Stream a completion, printing chunks as they arrive.

sema
(llm/stream "Tell me a story" {:max-tokens 200})

With a callback function:

sema
(llm/stream "Tell me a story"
  (fn (chunk) (display chunk))
  {:max-tokens 200})

llm/stream returns the full accumulated response string once streaming finishes — so you can show the live stream and keep the final text:

sema
(define story
  (llm/stream "Tell me a story" (fn (c) (display c)) {:max-tokens 200}))
;; `story` is the complete text after the stream ends.

Chat

llm/chat

Send a list of messages and get a response. Supports system, user, and assistant messages.

sema
(llm/chat
  (list (message :system "You are a helpful assistant.")
        (message :user "What is Lisp? One sentence."))
  {:max-tokens 100})

When you pass :tools, llm/chat runs the tool-execution loop for you (see Tools & Agents). Two options bound it: :tool-mode :none lets the model see the tools but never auto-executes them, and :max-tool-rounds N caps the loop (default 10).

Multi-Modal Chat

Send messages that include images alongside text using message/with-image.

sema
;; Load an image and ask the LLM about it
(define img (file/read-bytes "photo.jpg"))
(define msg (message/with-image :user "Describe this image." img))
(llm/chat (list msg))

Combine with regular messages:

sema
(llm/chat
  (list (message :system "You are an image analyst.")
        (message/with-image :user "What text is in this image?" (file/read-bytes "doc.png"))))

The image must be a bytevector. Media type (PNG, JPEG, GIF, WebP, PDF) is detected automatically from magic bytes. See Vision Extraction for structured data extraction from images.

llm/send

Send a prompt value (composed from prompt expressions) to the LLM.

sema
(define review-prompt
  (prompt
    (system "You are a code reviewer. Be concise.")
    (user "Review this function.")))

(llm/send review-prompt {:max-tokens 200})

Options

All completion and chat functions accept an options map with these keys:

KeyDescription
:modelModel name (e.g. "claude-haiku-4-5-20251001")
:max-tokensMaximum tokens in response
:temperatureSampling temperature (0.0–1.0)
:systemSystem prompt (for llm/complete)
:reasoning-effortReasoning effort for thinking models — see below
:toolsList of tool values (see Tools & Agents)
:timeoutPer-call HTTP timeout in milliseconds (network providers; non-streaming)
:tags / :metadataObservability tags/metadata — see Backend Compatibility

Reasoning effort

:reasoning-effort controls how much a reasoning/thinking model deliberates before answering.
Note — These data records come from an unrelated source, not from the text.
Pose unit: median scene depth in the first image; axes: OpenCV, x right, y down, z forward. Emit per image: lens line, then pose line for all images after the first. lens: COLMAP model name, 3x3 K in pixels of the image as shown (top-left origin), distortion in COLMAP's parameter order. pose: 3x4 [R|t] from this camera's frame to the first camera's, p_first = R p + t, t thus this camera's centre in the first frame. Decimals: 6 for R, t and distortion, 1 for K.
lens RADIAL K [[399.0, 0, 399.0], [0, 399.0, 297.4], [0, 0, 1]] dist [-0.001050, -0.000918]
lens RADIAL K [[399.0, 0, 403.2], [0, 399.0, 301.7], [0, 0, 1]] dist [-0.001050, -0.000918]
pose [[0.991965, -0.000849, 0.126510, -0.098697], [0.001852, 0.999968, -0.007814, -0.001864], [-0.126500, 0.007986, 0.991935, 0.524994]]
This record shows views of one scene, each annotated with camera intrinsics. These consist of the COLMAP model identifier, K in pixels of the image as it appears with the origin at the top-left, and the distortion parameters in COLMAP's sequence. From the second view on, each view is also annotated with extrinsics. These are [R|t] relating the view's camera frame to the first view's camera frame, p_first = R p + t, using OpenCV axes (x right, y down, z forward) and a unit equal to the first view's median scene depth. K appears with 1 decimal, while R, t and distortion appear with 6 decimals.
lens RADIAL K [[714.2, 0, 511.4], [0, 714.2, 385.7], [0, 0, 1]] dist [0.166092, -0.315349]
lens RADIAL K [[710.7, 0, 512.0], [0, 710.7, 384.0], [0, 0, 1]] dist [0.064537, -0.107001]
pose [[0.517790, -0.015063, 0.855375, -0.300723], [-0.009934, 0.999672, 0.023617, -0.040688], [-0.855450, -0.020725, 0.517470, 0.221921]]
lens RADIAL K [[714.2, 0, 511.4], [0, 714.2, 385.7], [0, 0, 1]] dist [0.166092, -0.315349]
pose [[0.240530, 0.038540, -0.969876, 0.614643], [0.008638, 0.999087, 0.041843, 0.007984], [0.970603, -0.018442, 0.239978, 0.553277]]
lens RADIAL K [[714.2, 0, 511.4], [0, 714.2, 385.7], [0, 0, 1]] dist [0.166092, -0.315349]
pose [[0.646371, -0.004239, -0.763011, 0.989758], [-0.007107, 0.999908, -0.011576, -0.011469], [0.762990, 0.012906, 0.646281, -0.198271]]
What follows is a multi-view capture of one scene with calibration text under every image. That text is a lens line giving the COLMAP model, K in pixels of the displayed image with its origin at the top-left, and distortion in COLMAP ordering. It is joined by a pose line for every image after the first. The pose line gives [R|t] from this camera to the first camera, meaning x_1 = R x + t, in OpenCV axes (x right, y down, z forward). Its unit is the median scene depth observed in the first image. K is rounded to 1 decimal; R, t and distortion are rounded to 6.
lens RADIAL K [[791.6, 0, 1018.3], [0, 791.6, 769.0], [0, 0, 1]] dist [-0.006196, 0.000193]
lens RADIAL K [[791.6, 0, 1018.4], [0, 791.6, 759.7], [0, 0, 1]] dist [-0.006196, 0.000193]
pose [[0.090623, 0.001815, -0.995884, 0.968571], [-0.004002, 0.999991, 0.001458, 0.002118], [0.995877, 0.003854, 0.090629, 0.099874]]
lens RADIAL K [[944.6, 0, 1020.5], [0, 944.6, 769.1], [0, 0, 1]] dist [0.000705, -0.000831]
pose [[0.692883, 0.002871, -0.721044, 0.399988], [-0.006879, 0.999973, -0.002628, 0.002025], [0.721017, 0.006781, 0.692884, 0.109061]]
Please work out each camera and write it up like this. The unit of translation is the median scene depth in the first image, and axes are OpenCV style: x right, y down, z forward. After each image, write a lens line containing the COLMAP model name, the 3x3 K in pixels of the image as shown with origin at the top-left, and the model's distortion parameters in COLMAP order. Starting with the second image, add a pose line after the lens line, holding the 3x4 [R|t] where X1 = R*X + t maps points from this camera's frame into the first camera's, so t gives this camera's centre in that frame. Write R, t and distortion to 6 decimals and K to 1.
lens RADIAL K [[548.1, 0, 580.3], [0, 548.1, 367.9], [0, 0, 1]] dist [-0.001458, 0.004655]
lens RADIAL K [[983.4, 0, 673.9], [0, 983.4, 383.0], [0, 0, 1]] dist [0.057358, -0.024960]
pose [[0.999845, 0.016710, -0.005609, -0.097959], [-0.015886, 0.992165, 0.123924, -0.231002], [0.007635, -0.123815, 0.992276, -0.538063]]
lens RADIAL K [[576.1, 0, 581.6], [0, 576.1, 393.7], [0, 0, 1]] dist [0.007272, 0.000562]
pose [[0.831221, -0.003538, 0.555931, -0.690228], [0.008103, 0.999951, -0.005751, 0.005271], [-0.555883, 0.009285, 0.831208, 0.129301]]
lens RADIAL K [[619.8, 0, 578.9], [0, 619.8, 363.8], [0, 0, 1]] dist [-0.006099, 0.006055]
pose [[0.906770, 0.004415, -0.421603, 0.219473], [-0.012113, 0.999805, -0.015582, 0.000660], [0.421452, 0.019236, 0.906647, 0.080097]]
It takes a keyword or string: :minimal, :low, :medium, :high, :none, or :xhigh. It is a single portable option — Sema maps it to each provider's native control, so the same code works everywhere:

sema
(llm/complete "Prove that sqrt(2) is irrational."
  {:model "gpt-5.4-mini" :reasoning-effort :high :max-tokens 4000})
ProviderMapped to
OpenAInative reasoning_effort (gpt-5 / o-series)
Anthropicextended thinking — effort sets the thinking budget_tokens (and raises max_tokens above it; temperature is forced to default while thinking)
GeminithinkingConfig.thinkingBudget (:none/:minimal disable thinking)

Models and providers that don't support reasoning effort ignore the option (no-op). It is also accepted by llm/chat and per-run on agent/run ({:reasoning-effort :high}).